There exists no official packaging for this album.
Filmtracks Traffic Rank: #2,034
Written 2/23/21
Buy it... if you are a nostalgic fool and seek a time machine back to the classics of Alan Silvestri's career, this score a fanciful pleasure of his trademark action and fantasy modes.

Avoid it... if you're likely to lament the relative brevity of the score's delightfully elegant material for the witches, their themes of mystery and intrigue largely abandoned by the halfway point.

Silvestri
Silvestri
Roald Dahl's The Witches: (Alan Silvestri) The second adaptation of Roald Dahl's 1983 novel about witches seeking to turn all the world's children into mice is Robert Zemeckis' 2020 attempt to more closely follow the original story than the 1990 film had. This despite a shifting of the setting from England to Alabama and an enhanced horror element involving the look of the witches. The movie stirred controversy for its depiction of malformed limbs as belonging only to witches, though more troublesome in many ways is the Venom-like style of the mouth on Anne Hathaway's Grand High Witch that, quite frankly, could scare the crap out of anyone. With writing and production assistance from the likes of Guillermo del Toro and Alfonso Cuaron, Zemeckis was set to impress with The Witches, the plot telling of a group of nefarious witches assembling at an upscale hotel to start their war against the children, all the while a group of youngsters and their grandmother struggle to stop them both as both humans and mice. The comedy film was blasted for being too terrifying for kids, exhibiting a somewhat somber plot notion that transformations into mice are permanent, and promoting an undercurrent of prejudicial, wealthy white privilege in the Grand High Witch. Partially released in theatres internationally and dumped otherwise on HBO, The Witches represents a fairly significant misfire for Zemeckis. But for film score enthusiasts, his involvement meant a return of composer Alan Silvestri for an 18th time in this collaboration, a highlight of the movie.
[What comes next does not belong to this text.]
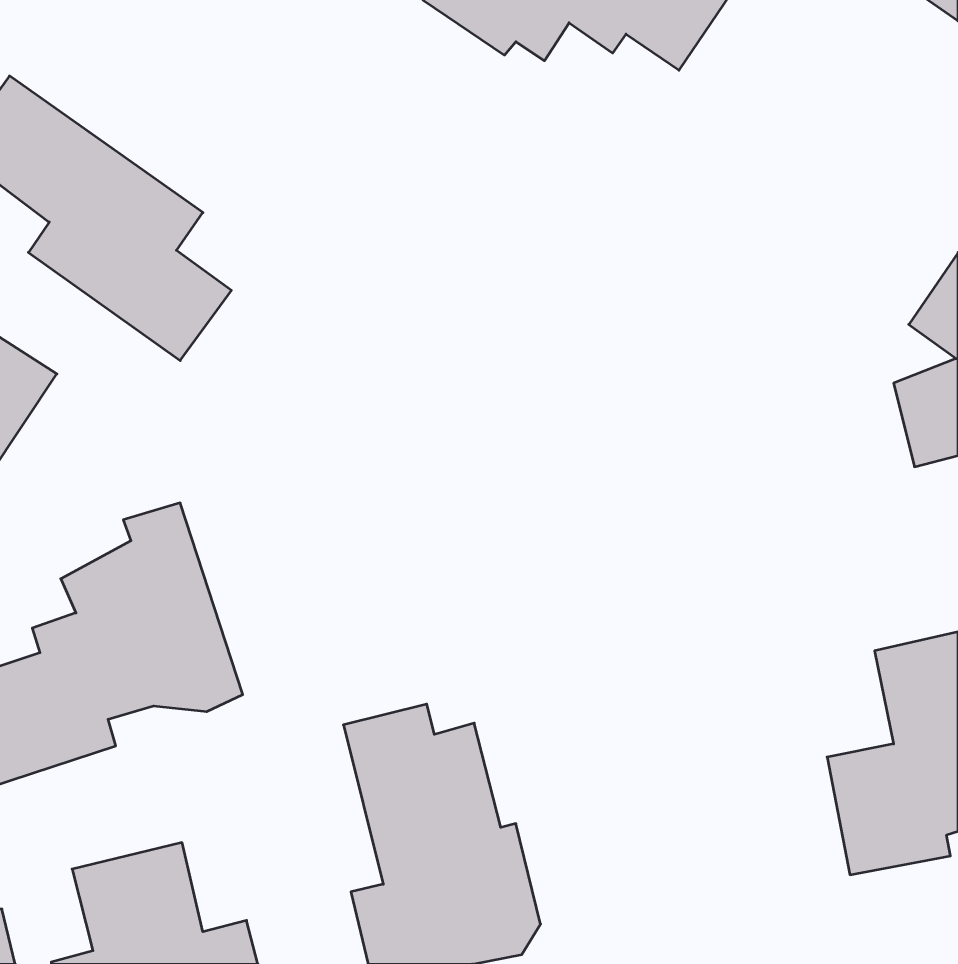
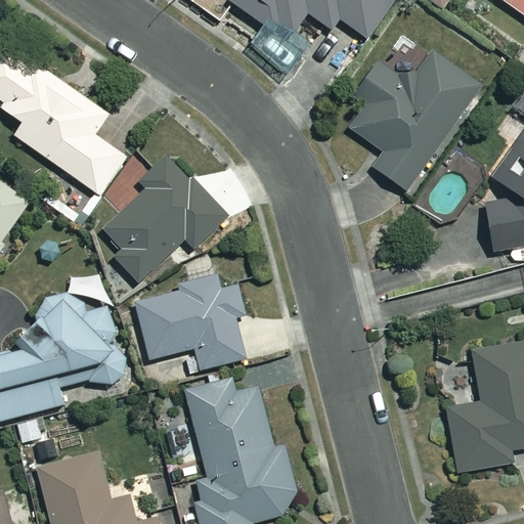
building: none -> [349,52,480,190]
building: none -> [103,154,228,281]
building: none -> [135,271,245,368]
Large-scale fantasy and adventure scores from Silvestri were few and far between in the 2010s, his output in those genres largely confined to a few entries in the Marvel Cinematic Universe, Ready Player One, and the lingering Night at the Museum franchise. For The Witches, the composer was perfectly set to reprise not only his popular action mode but also further develop the supernatural elements of Practical Magic and Death Becomes Her while extending his sometimes outstanding mouse-related comedy material for Mouse Hunt and Stuart Little. The resulting combination of these points of reference for The Witches is so overwhelmingly saturated with Silvestri's trademark mannerisms that the music is unmistakably his at every moment, a nostalgic treat to behold from start to finish.